Dec 15, 2008

Top 10 reasons why there are Bugs/Defects in Software!

Here is a question that has made many testers wonder on several occasions - “Why are there bugs/defects in the software? Why/How do errors creep into the software and make it buggy?” I realize the paradoxical nature of this question. i.e. If there won’t be any errors in software then there won’t be any need of testing. But again, as long as software development exists as a field of business, there would be errors in them. To me, if something is *bug free* it translates as: it is either too trivial or non-existent! The increasing complexity of software would make sure that there are defects in them. But the question remains: what are those factors that cause defects in software? Well, here are 10 reasons (not in any particular order) why I think bugs creep into the software that we develop/test:

1. Human factor:
It is because human beings develop software. It is often said that “to err is human, to forgive divine”. Human beings are not perfect. They are prone to make mistakes. As human beings develop software, it would be foolish to expect the software to be perfect and without any defects in it! Hence there are errors in software. Ironically, we are yet to discover any other non-human agent who could develop software any better than human beings. So we continue to rely on the human intelligence to develop software thus allowing chances of errors in it.

2. Communication failure:
Another common reason for software defects can be miscommunication, lack of communication or erroneous communication during software development! The communication failure can happen at different levels (requirement gathering stage, requirement interpretation/documentation stage, requirement-to-implementation translation stage etc.). Imagine a case where the requirements are vague or incomplete. This could lead to a situation where the programmers would have to deal with problems that are not clearly understood, thus leading to errors. Another scenario of problem with communication may arise when a programmer tries to modify code developed by another programmer.

3. Unrealistic development timeframe:
Let’s face it. More often than not software are developed under crazy release schedules, with limited/insufficient resources and with unrealistic project deadlines. So it is probable that compromises are made in requirement/design to meet delivery schedules. Sometimes the programmers are not given enough time to design, develop or test their code before handing it over to the testing team. Late design changes can require last minute code changes, which are likely to introduce errors.

4. Poor design logic:
In this era of complex software systems development, sometimes the software is so complicated that it requires some level of R&D and brainstorming to reach a reliable solution. Lack of patience and an urge to complete it as quickly as possible may lead to errors. Misapplication of technology (components, products, techniques), desire/temptation to use the easiest way to implement solution, lack of proper understanding of the technical feasibility before designing the architecture all can invite errors. Unfortunately, it is not that the people are not smart; it is just that they often don't-have-time/are-not-allowed to think!

MATERIAL SHOWN ::
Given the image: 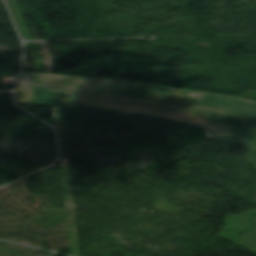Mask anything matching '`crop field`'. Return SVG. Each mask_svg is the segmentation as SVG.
<instances>
[{
    "mask_svg": "<svg viewBox=\"0 0 256 256\" xmlns=\"http://www.w3.org/2000/svg\"><path fill=\"white\" fill-rule=\"evenodd\" d=\"M157 119L205 126L216 139L256 148V102L178 88Z\"/></svg>",
    "mask_w": 256,
    "mask_h": 256,
    "instance_id": "ac0d7876",
    "label": "crop field"
},
{
    "mask_svg": "<svg viewBox=\"0 0 256 256\" xmlns=\"http://www.w3.org/2000/svg\"><path fill=\"white\" fill-rule=\"evenodd\" d=\"M175 87L24 72L16 100L52 106L72 104L155 118Z\"/></svg>",
    "mask_w": 256,
    "mask_h": 256,
    "instance_id": "8a807250",
    "label": "crop field"
}]
</instances>
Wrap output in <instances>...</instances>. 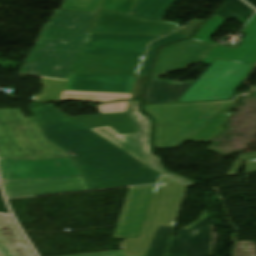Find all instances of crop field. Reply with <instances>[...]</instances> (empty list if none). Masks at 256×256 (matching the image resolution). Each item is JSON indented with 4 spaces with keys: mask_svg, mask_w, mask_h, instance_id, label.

ACTIONS TO TAKE ::
- a) From the page on software bugs, write out the passage between "4. Poor design" and "don't-have-time/are-not-allowed to think!", inclusive.
- b) Name every numbered reason for software defects that the page on software bugs gives.

SOLVED PROBLEMS ::
- a)
4. Poor design logic:
In this era of complex software systems development, sometimes the software is so complicated that it requires some level of R&D and brainstorming to reach a reliable solution. Lack of patience and an urge to complete it as quickly as possible may lead to errors. Misapplication of technology (components, products, techniques), desire/temptation to use the easiest way to implement solution, lack of proper understanding of the technical feasibility before designing the architecture all can invite errors. Unfortunately, it is not that the people are not smart; it is just that they often don't-have-time/are-not-allowed to think!

- b)
1. Human factor
2. Communication failure
3. Unrealistic development timeframe
4. Poor design logic